Mango éclair
16 éclairs
Choux pastry
125ml water
60g butter
a pinch of salt
130g flour
4 (small) eggs
Filling
125g sour cream, 25% fat content
20g sugar
125g mascarpone
1 ripe mango
Glazing
100g dark chocolate
Do you like this dessert? My Marcel adores it and he has been nagging me to bake it since Egypt (we used to eat a lot of mangoes there). There are times in a year when he only wishes to eat ’éclair’ (he’s already bought a mango for the next batch). I found my Mom’s recipe for the shells and I’ll prepare it with a modern twist i.e. the filling.
At least 5-6 hours before baking
the shells, make the mango filling. Beat the cream with the sugar in a bowl and
the mascarpone in another bowl. Blend the mango, mix the mascarpone into the
cream, stirring gently, with a wooden spoon. Add the mango purée and place the
bowl into the fridge.
To make the shells, add the water, the butter, and the salt into a pan and place it on low heat. When the mixture boils, add the flour at once, stirring fast with a wooden spoon. Turn off the heat and let the dough cool. Add the eggs one by one, stirring continuously. Don’t add an egg until the one before was fully incorporated.
Half-fill a pastry bag with a 1-cm nozzle (I use a cup to make my life easier) and – on a baking tray lined with parchment paper – pipe out 10-cm long bars, a finger thick. Leave a 3-cm space between the bars.
Bake the shells in the preheated oven, at 190°C, for the first 20 minutes, and then at 170°C, with the oven’s door slightly open, for 20 minutes more.
Take them out of the oven, place them on a rack (I also placed aluminium foil underneath the rack).

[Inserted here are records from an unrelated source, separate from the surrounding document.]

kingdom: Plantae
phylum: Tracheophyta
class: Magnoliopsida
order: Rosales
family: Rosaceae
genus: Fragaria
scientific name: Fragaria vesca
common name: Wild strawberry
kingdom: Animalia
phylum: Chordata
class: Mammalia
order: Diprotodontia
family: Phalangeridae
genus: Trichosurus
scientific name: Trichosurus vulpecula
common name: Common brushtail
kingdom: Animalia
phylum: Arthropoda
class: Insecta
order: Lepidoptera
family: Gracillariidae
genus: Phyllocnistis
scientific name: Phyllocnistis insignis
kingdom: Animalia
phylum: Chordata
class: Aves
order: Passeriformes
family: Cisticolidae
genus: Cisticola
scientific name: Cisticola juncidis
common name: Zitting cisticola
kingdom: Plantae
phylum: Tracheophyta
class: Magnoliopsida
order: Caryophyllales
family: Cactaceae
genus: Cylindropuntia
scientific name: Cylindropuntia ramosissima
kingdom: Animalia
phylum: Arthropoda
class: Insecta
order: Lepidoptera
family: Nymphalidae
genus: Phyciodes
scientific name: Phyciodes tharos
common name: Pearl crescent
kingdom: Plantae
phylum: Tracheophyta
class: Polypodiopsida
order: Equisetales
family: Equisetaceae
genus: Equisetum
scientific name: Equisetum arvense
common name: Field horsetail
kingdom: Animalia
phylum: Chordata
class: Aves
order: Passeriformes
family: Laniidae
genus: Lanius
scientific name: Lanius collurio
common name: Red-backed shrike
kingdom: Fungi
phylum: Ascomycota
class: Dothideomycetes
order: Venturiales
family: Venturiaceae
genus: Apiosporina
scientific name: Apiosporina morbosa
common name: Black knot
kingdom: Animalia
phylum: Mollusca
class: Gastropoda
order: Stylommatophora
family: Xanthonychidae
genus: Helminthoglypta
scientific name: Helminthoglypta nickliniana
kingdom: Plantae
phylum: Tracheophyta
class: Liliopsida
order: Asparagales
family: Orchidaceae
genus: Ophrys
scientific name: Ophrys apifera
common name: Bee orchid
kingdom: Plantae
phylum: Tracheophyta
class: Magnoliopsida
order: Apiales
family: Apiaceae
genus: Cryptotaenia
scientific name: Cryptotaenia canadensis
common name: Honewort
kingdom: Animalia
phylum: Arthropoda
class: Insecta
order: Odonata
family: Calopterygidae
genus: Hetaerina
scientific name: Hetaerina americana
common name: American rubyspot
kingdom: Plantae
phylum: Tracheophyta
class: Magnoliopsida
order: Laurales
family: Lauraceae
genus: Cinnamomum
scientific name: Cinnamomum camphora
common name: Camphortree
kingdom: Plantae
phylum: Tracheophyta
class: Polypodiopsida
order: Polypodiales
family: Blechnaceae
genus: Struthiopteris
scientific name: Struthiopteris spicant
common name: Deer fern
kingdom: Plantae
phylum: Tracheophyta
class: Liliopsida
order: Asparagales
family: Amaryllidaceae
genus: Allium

When the shells cool, by using a pastry bag nozzle, make three holes on the back of the shells and start filling. [it was a bit difficult given the fibrous texture of the mango] I usually fill all the shells once, I leave the cream set, and then I fill them one more time.
In this case, I decided to glaze half of the éclairs with chocolate and I placed the rest of the éclairs in the fridge.
Melt half of the chocolate on a steam bath and then turn off the heat and add the remaining chocolate, stirring until it looks silky. Pour it over the éclairs and let it cool.
They are great for breakfast or munched with friends.